> **Required action**: Spot each line in the records below where the word "right" occurs, then copy it.

> **Data under study**:
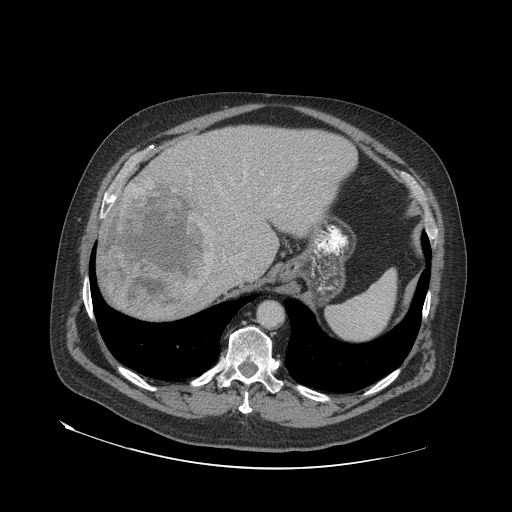
Contrast-enhanced abdominal CT (liver protocol), one axial slice. Position 54 of 79 along the scan axis. Soft-tissue window (W 400 / L 40 HU). 2.5 mm slice thickness. 512 × 512 image matrix. From the clinical record (not read from this slice): diagnosis: hepatocellular carcinoma (patient treated with transarterial chemoembolisation; whether this scan precedes or follows treatment is not stated here); TNM stage (as recorded): Stage-IVA; Child-Pugh class: A; tumour differentiation: well differentiated; tumour nodularity: multinodular.
Structures marked on this image (semi-automatic segmentation, software-assisted and operator-edited):
- abdominal aorta: bounding box <260,303,283,327> (left, top, right, bottom; pixels)
- liver parenchyma outside the tumour (the mass and vessels are separate outlines, so this box may not span the whole liver): <100,126,356,320>
- mass: <103,179,216,319>
- portal vein: <244,172,280,207>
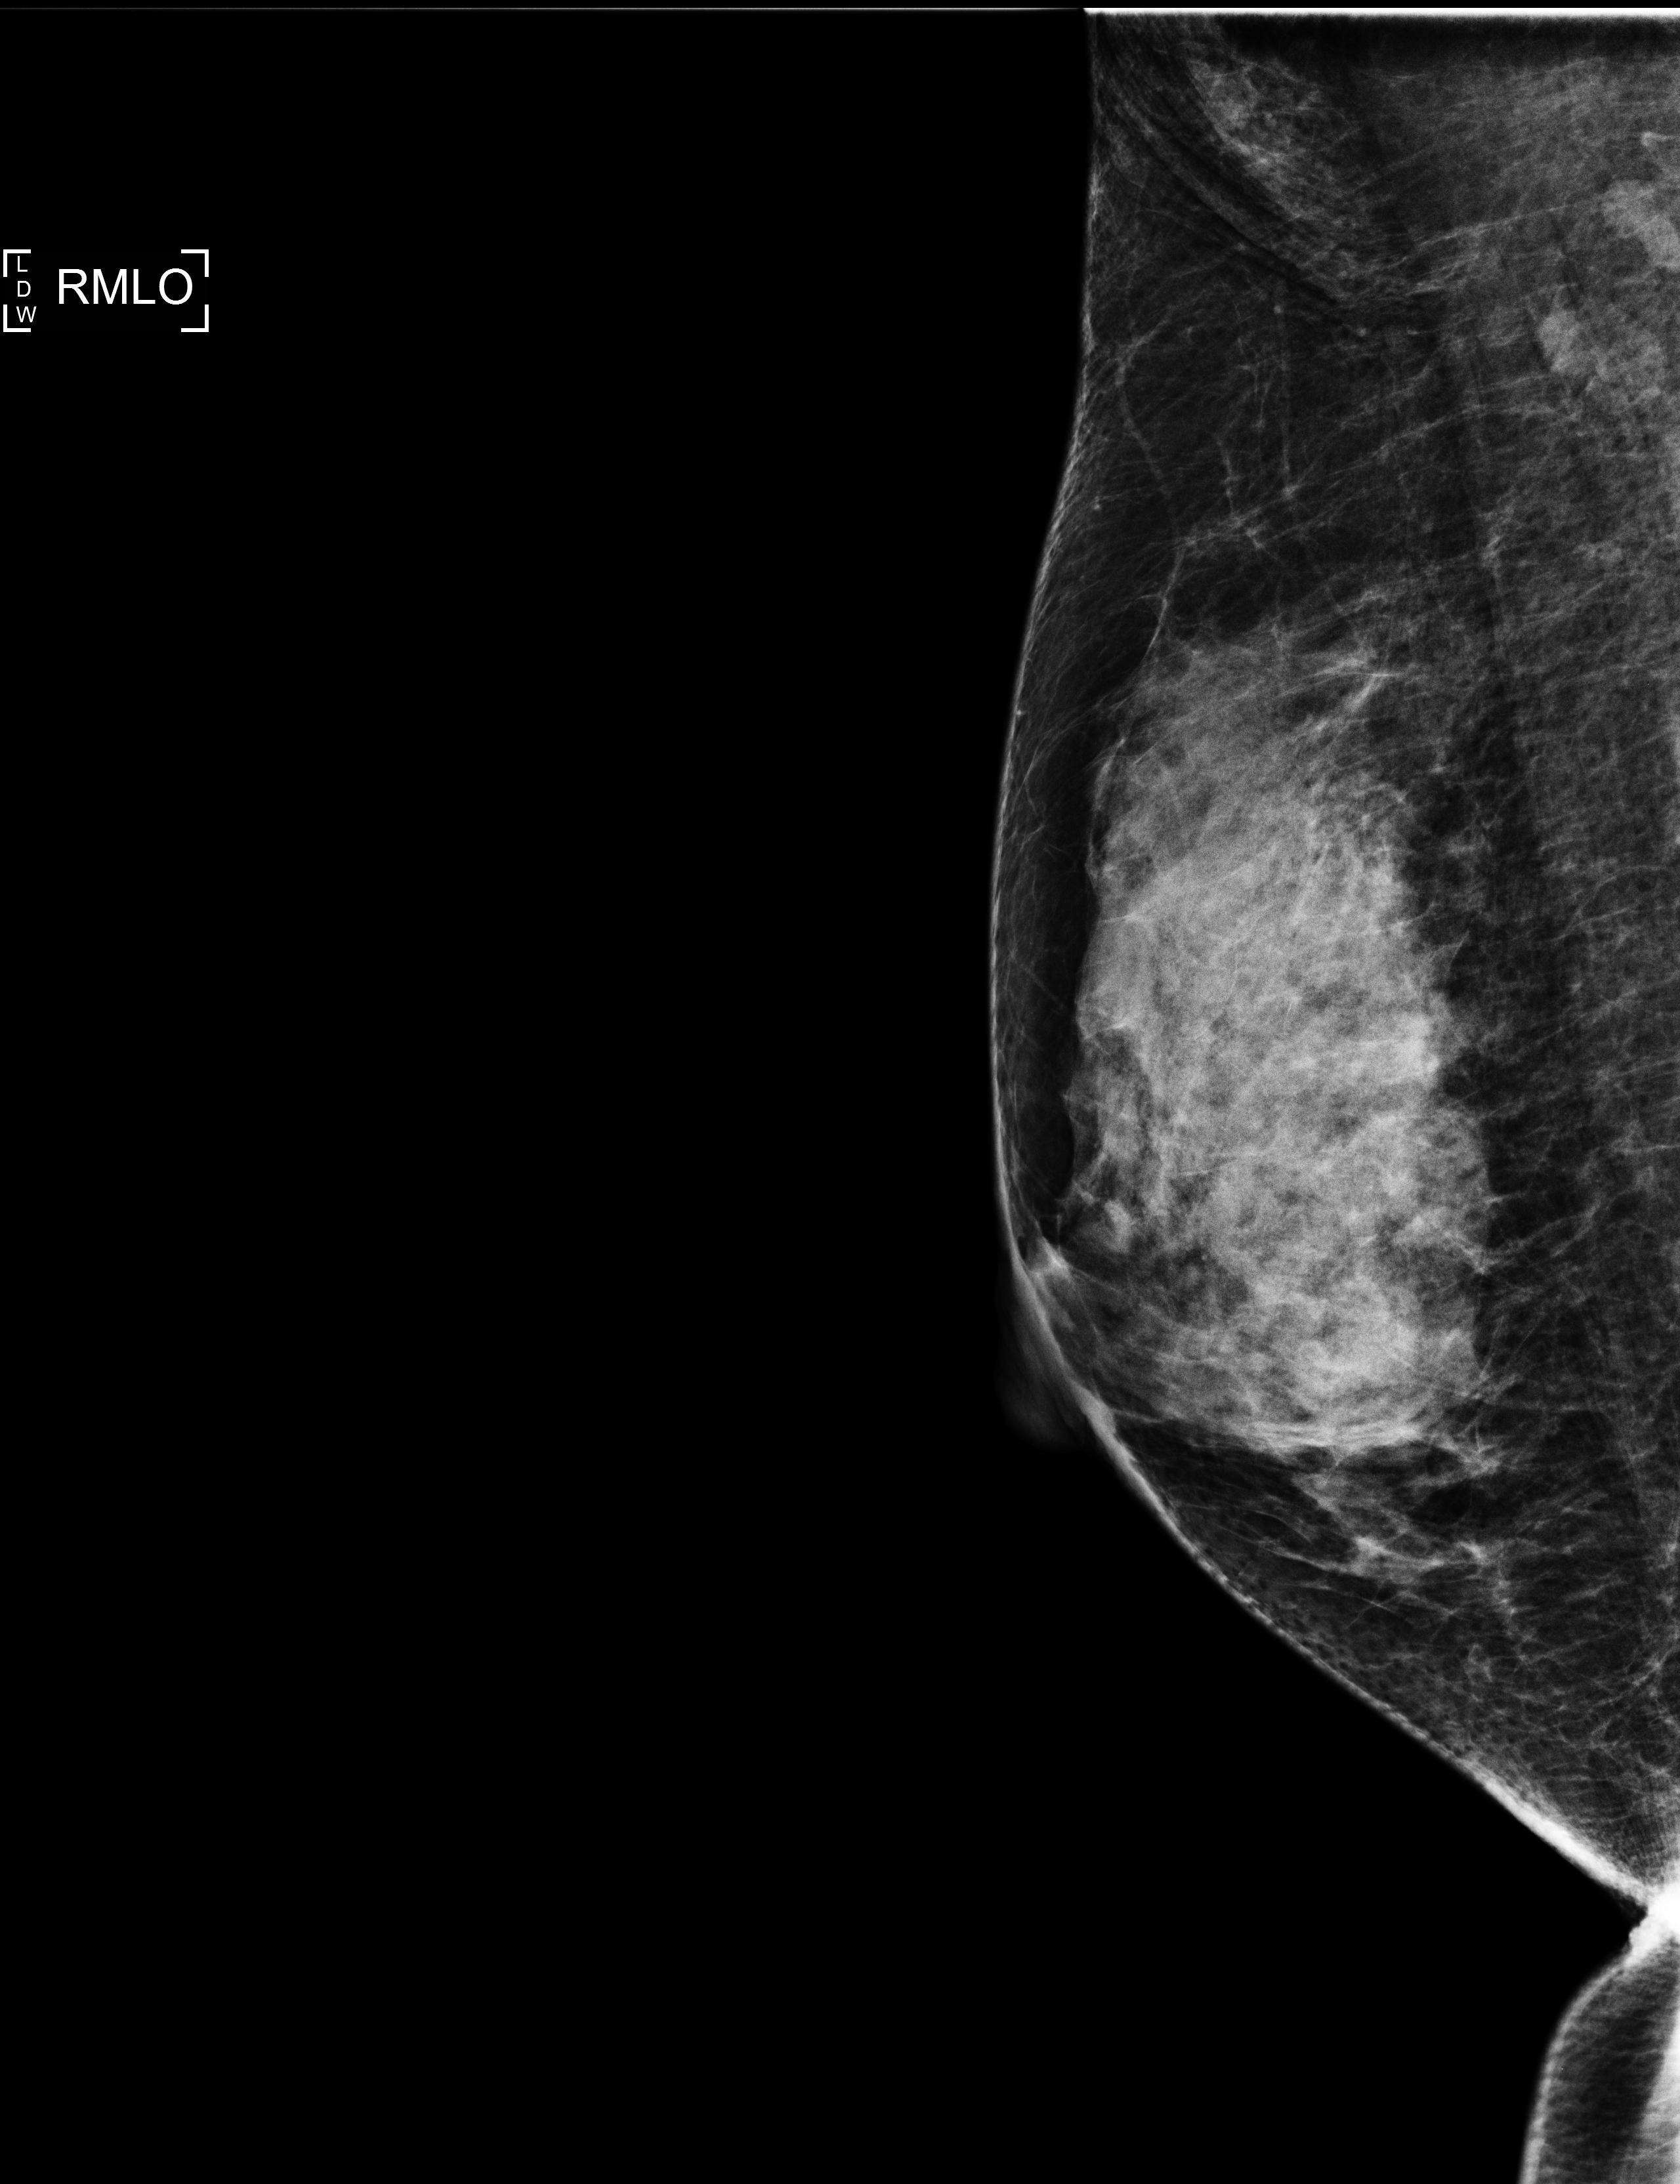
Digital mammogram (FFDM), right breast, mediolateral oblique (MLO) view, screening examination, compressed breast thickness 54 mm, system: Selenia Dimensions. Patient: female, 50 years.
Breast density at the screening exam (both breasts): extremely dense (BI-RADS density category d). Final BI-RADS assessment for this screening round (tomosynthesis exam, both breasts): category 1. Recall: no recall after this screen.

> **Solved problem**:
- abdominal aorta: bounding box <260,303,283,327> (left, top, right, bottom; pixels)
Digital mammogram (FFDM), right breast, mediolateral oblique (MLO) view, screening examination, compressed breast thickness 54 mm, system: Selenia Dimensions. Patient: female, 50 years.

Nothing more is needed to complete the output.